FIG. 9 is a diagram showing an example of printing under various conditions shown in FIG.

FIG. 10 is a diagram showing a printing example under various conditions shown in FIG.

FIG. 11 is a diagram showing an example of a nozzle pattern in a conventional print head.

FIG. 12 is a diagram showing an example of a nozzle pattern when a conventional print head is tilted.

FIG. 13 is a diagram showing an example of a print pattern that causes deterioration of print quality.

FIG. 14 is a diagram showing an example of a print pattern that causes deterioration of print quality.

[Explanation of symbols]

 DESCRIPTION OF SYMBOLS 1 Printing device 2 Print head 3 Main scanning drive section 4 Sub-scanning drive section 5 Main control section

Claims (3)

[Claims] 1. A print head having a plurality of rows of dot forming element arrays in which a predetermined number of dot forming elements are arranged at a constant nozzle pitch is driven in the main scanning direction, and a print medium is orthogonal to the main scanning direction. In the sub-scanning control method in a printing apparatus that performs printing while conveying in the sub-scanning direction, the number of dot forming elements used for printing in the print head is n, and a value obtained by multiplying a desired print resolution by the nozzle pitch is the nozzle.

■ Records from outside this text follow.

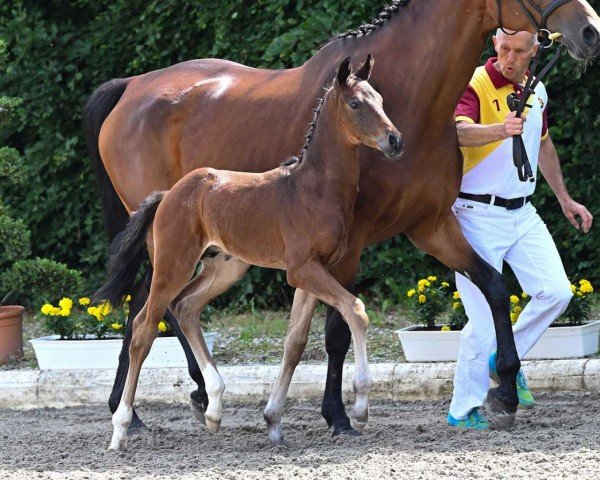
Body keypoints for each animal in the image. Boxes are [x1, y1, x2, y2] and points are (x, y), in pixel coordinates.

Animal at [99, 57, 404, 450]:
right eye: (355, 103)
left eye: (379, 99)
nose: (395, 140)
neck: (314, 188)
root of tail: (166, 195)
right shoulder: (303, 270)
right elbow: (356, 310)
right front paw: (361, 409)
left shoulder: (313, 273)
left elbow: (295, 342)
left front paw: (273, 421)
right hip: (173, 265)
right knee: (144, 329)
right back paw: (121, 428)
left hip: (224, 269)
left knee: (186, 307)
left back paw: (214, 407)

When the interval k and the unit carry amount of the print medium in the sub-scanning direction are represented by f, in the printing apparatus, f and k are relatively prime, and f = n,
The conveyance of the print medium in the sub-scanning direction so that the condition of f = M × k + α (M is a positive integer less than n, α is 1 when M is an even number, and k−1 when M is an odd number) is satisfied. A sub-scanning control method for a printing apparatus, characterized by controlling an amount. 2. A print head having a plurality of rows of dot forming element arrays in which a predetermined number of dot forming elements are arranged at a constant nozzle pitch, and the print head is driven in the main scanning direction with respect to a print medium. A main scanning drive unit, a sub scanning drive unit that conveys the print medium in a sub scanning direction orthogonal to the main scanning direction, and a main control unit that controls the operations of the main scanning drive unit and the sub scanning drive unit. In a printing device that performs printing by displacing the relative position of the print head with respect to the surface of the print medium, the main controller controls the number of dot forming elements used for printing in the print head to be n, When a value obtained by multiplying the desired print resolution by the nozzle pitch is represented by a nozzle interval k and a unit carry amount of the print medium in the sub-scanning direction is represented by f, f and k are relatively prime, and f = n, f = M × k + α
(M is a positive integer less than n, α is 1, M when M is an even number,
Is configured to control the sub-scanning drive unit so as to satisfy the condition of k-1) when is an odd number. 3. The print head comprises a plurality of dot forming element arrays in which a predetermined number of dot forming elements are arranged in a row in the sub-scanning direction, and the corresponding dot forming elements of other dot forming element arrays are mutually arranged. The printing apparatus according to claim 2, wherein the printing apparatuses are arranged side by side in the main scanning direction so as to be interpolated.